Effects of gold nanorods on the excited-state dynamics and photovoltaic performances of hybrid nanocomposites containing poly(3-hexylthiophene)

Abstract

Poly(3-hexylthiophene)-stabilized gold nanorods (Au-NR@P3HT nanocomposites) have been facilely fabricated by incubating Au nanorods (NRs) with thiol-terminated P3HT to investigate the effects of Au NRs on the excited-state dynamics and photovoltaic performances of P3HT. The S1 decay of Au-NR@P3HT nanocomposites is found to be slower than that of pristine P3HT, suggesting that the stretched-strand conformation of P3HT chains attached to Au NRs makes structural relaxation more difficult. The amplitude of T1 absorption is much smaller in Au-NR@P3HT nanocomposites than in pristine P3HT, indicating that the intersystem crossing of S1 excitons into T1 excitons does not occur efficiently in Au-NR@P3HT nanocomposites due to the nonflexible character of aggregated P3HT chains.
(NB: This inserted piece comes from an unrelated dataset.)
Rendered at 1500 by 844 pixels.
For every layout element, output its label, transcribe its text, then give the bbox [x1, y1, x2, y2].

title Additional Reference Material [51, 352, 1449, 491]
From the comparison of the performances of organic photovoltaic devices, we have found that the device with the 3 % embedding of Au-NR@P3HT nanocomposites into the P3HT matrix of the active layer shows significantly improved photovoltaic performances (27 % enhancement in the power conversion efficiency), suggesting that the surface-plasmon resonances of Au NRs enhance the dissociation as well as the generation of excitons highly.